I chose this piece because it was his first ever composition and I kind of figured that it probably meant a lot to him due to the fact that it was in fact his first piece he created. The piece makes me think about a man who has finally given up on trying for a woman who was just wasting his time the whole time he was with her (because it says wastes her time and me in the first two lines). The tone of the song seems to be slow moving and sort of sad. The piece is written in English and was written for his college choir.
The second piece I’m writing about is called "Ghost Train." I’m choosing this piece because it was the composition that really got his career going, and helped him choose his path. He said he listened to his college wind ensemble play a song and said that he could present the man (his name was Thomas Leslie) with a song of his own for the group to perform.
Leslie gave him permission to do so, and if it was good enough to his liking, the group would play it at their next performance. Whitacre worked on the song all through his Christmas break and gave it to Leslie to test out. Leslie said he loved the song and the group performed it. Whitacre is quoted saying "He played it beautifully at the convention, and BOOM… the thing took off like a shot. Band directors began calling me at home, trying to buy it from me, and my formal career as ‘composer’ had begun." Whitacre also later wrote a second and third part of these songs to make a triptych.
The song is dedicated to Thomas Leslie because he was the one who Whitacre gives credit to for helping it take off. The piece seems to be temp changing, and is very eerie sounding.

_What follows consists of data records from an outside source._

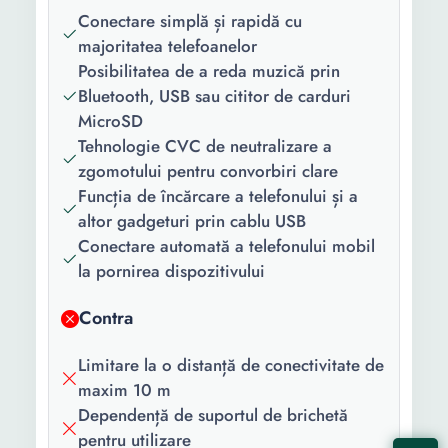
Conectare simplă și rapidă cu
majoritatea telefoanelor
Posibilitatea de a reda muzică prin
Bluetooth, USB sau cititor de carduri
MicroSD
Tehnologie CVC de neutralizare a
zgomotului pentru convorbiri clare
Funcția de încărcare a telefonului și a
altor gadgeturi prin cablu USB
Conectare automată a telefonului mobil
la pornirea dispozitivului
Contra
Limitare la o distanță de conectivitate de
maxim 10 m
Dependență de suportul de brichetă
pentru utilizare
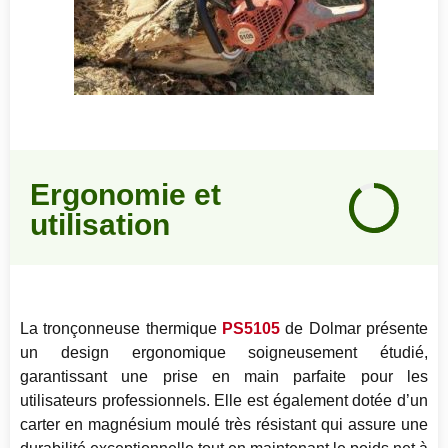
Notre
Ergonomie et
avis
utilisation
90
%
La tronçonneuse thermique
PS5105
de Dolmar présente
un design ergonomique soigneusement étudié,
garantissant une prise en main parfaite pour les
utilisateurs professionnels. Elle est également dotée d’un
carter en magnésium moulé très résistant qui assure une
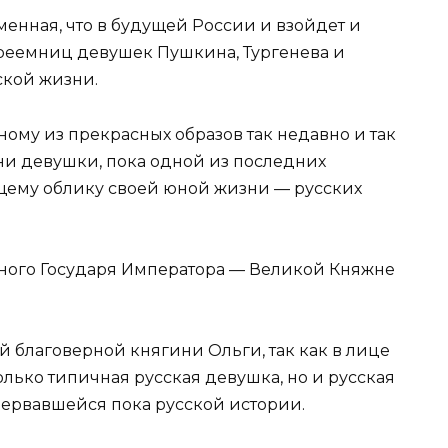
еменная, что в будущей России и взойдет и
реемниц девушек Пушкина, Тургенева и
сской жизни.
ому из прекрасных образов так недавно и так
и девушки, пока одной из последних
бщему облику своей юной жизни — русских
ного Государя Императора — Великой Княжне
ой благоверной княгини Ольги, так как в лице
лько типичная русская девушка, но и русская
ервавшейся пока русской истории.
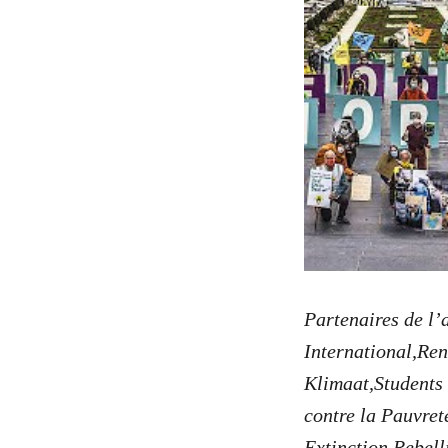
Partenaires de l’
International,Ren
Klimaat,Students
contre la Pauvret
Extinction Rebell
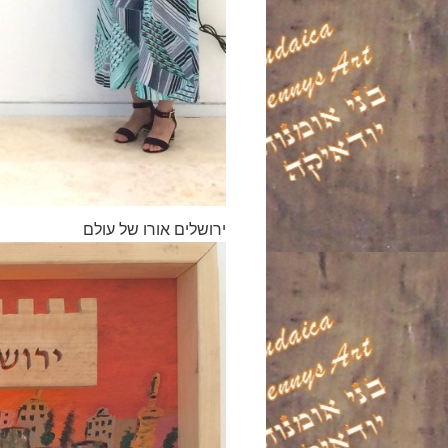
ירושלים אורו של עולם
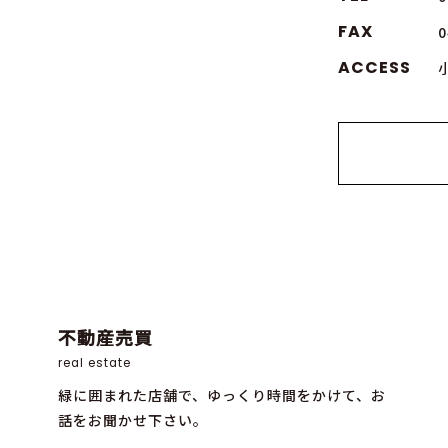
FAX
0
ACCESS
不動産売買
real estate
緑に囲まれた店舗で、ゆっくり時間をかけて、お
話をお聞かせ下さい。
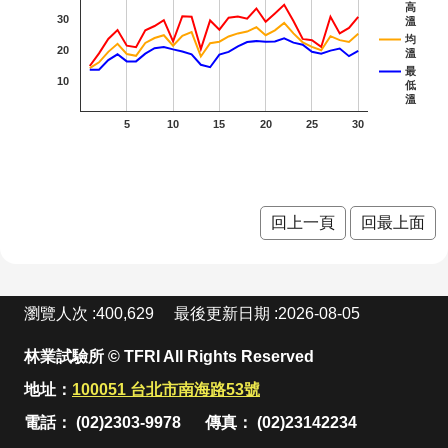
站
高
開花
開花
開花
開
30
朝鮮紫珠
溫
資
均
料
20
階段4
階段4
階段4
階
溫
茶梅
開
最
10
低
放
細葉山茶
溫
宣
5
10
15
20
25
30
紫
紫葳
告
五
重瓣
重瓣
重瓣麥李
隱
私
開
麥李
麥李
火炬刺桐
權
回上一頁
回最上面
宣
階
二月
三月
火
火炬薑
告
開花
開花
薑 
臺灣
臺灣山菊
:
階段4
階段0
瀏覽人次
400,629
最後更新日期
2026-08-05
月 
山菊
山芙
山芙
山芙
山芙蓉
花
一月
蓉 十
蓉 十
蓉 一
臺灣欒樹
林業試驗所 © TFRI All Rights Reserved
段4
開花
一月
二月
月 開
地址：
100051 台北市南海路53號
大花紫薇
電話： (02)2303-9978
傳真： (02)23142234
階段4
開花
開花
花階
九芎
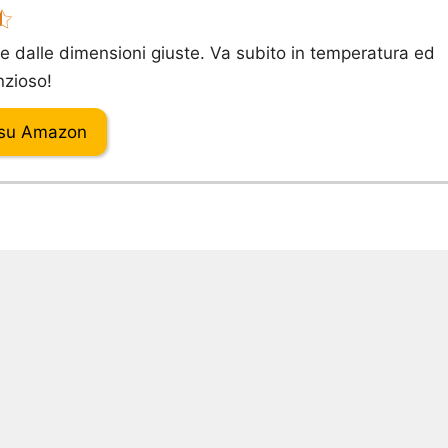
e dalle dimensioni giuste. Va subito in temperatura ed
nzioso!
 su Amazon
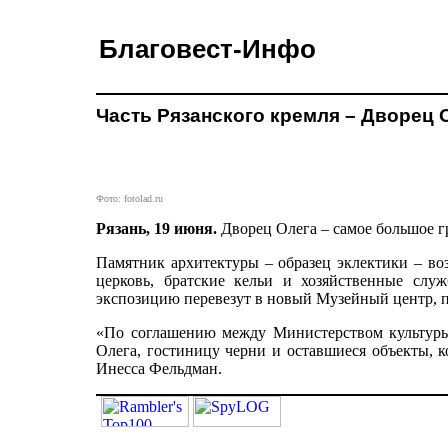
Благовест-Инфо
Часть Рязанского кремля – Дворец
Фото: fotolad.ru
Рязань, 19 июня.
Дворец Олега – самое большое г
Памятник архитектуры – образец эклектики – воз
церковь, братские кельи и хозяйственные слу
экспозицию перевезут в новый Музейный центр, п
«По соглашению между Министерством культуры
Олега, гостиницу черни и оставшиеся объекты, к
Инесса Фельдман.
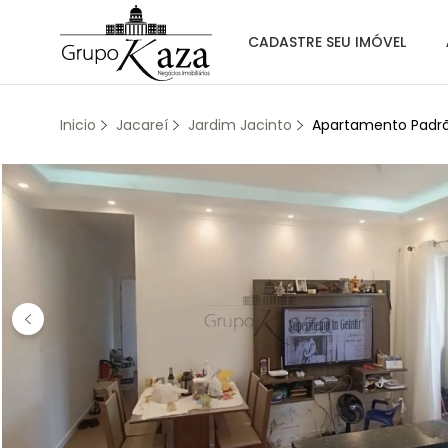
CADASTRE SEU IMÓVEL
Inicio
Jacareí
Jardim Jacinto
Apartamento Padrão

This is my favorite song that he wrote because it sounds very much like a train, and definitely a ghost train for that sort. I love this piece because it is for band and the bands seem to make it sound so much like a train and it is just simply amazing.

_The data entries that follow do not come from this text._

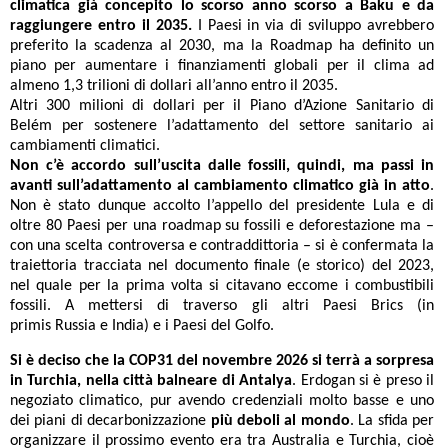
climatica già concepito lo scorso anno scorso a Baku e da
raggiungere entro il 2035.
I Paesi in via di sviluppo avrebbero
preferito la scadenza al 2030, ma la Roadmap ha definito un
piano per aumentare i finanziamenti globali per il clima ad
almeno 1,3 trilioni di dollari all’anno entro il 2035.
Altri 300 milioni di dollari per il Piano d’Azione Sanitario di
Belém per sostenere l’adattamento del settore sanitario ai
cambiamenti climatici.
Non c’è accordo sull’uscita dalle fossili, quindi, ma passi in
avanti sull’adattamento al cambiamento climatico già in atto
.
Non è stato dunque accolto l’appello del presidente Lula e di
oltre 80 Paesi per una roadmap su fossili e deforestazione ma –
con una scelta controversa e contraddittoria – si è confermata la
traiettoria tracciata nel documento finale (e storico) del 2023,
nel quale per la prima volta si citavano eccome i combustibili
fossili. A mettersi di traverso gli altri Paesi Brics (in
primis Russia e India) e i Paesi del Golfo.
Si è deciso che la COP31 del novembre 2026 si terrà a sorpresa
in Turchia, nella città balneare di Antalya
. Erdogan si è preso il
negoziato climatico, pur avendo credenziali molto basse e uno
dei piani di decarbonizzazione
più deboli al mondo
. La sfida per
organizzare il prossimo evento era tra Australia e Turchia, cioè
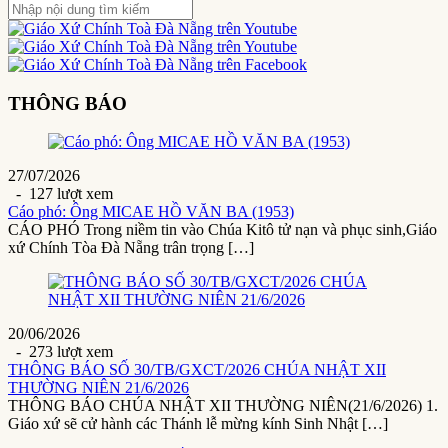
THÔNG BÁO
27/07/2026
- 127 lượt xem
Cáo phó: Ông MICAE HỒ VĂN BA (1953)
CÁO PHÓ Trong niềm tin vào Chúa Kitô tử nạn và phục sinh,Giáo
xứ Chính Tòa Đà Nẵng trân trọng […]
20/06/2026
- 273 lượt xem
THÔNG BÁO SỐ 30/TB/GXCT/2026 CHÚA NHẬT XII
THƯỜNG NIÊN 21/6/2026
THÔNG BÁO CHÚA NHẬT XII THƯỜNG NIÊN(21/6/2026) 1.
Giáo xứ sẽ cử hành các Thánh lễ mừng kính Sinh Nhật […]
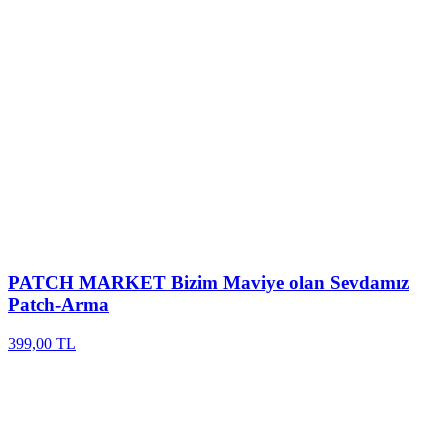
PATCH MARKET
Bizim Maviye olan Sevdamız
Patch-Arma
399,00 TL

The third piece I am writing about is "Enjoy the Silence." I have chosen this piece because it is supposedly one of his more popular pieces. I am not as much of a fan of this one because it sounds so slow and boring. It is written for SATB and is in English. He wrote the song in a choral version that was already written by someone else. I really enjoyed researching Eric Whitacre and I learned a lot about him that was actually pretty interesting. I really like his "Ghost Train" song , but the other two I wasn’t quite as fond of. Overall though, I think he is a pretty good composer. I honestly think I might go and listen to some of his other songs and see what I missed out on.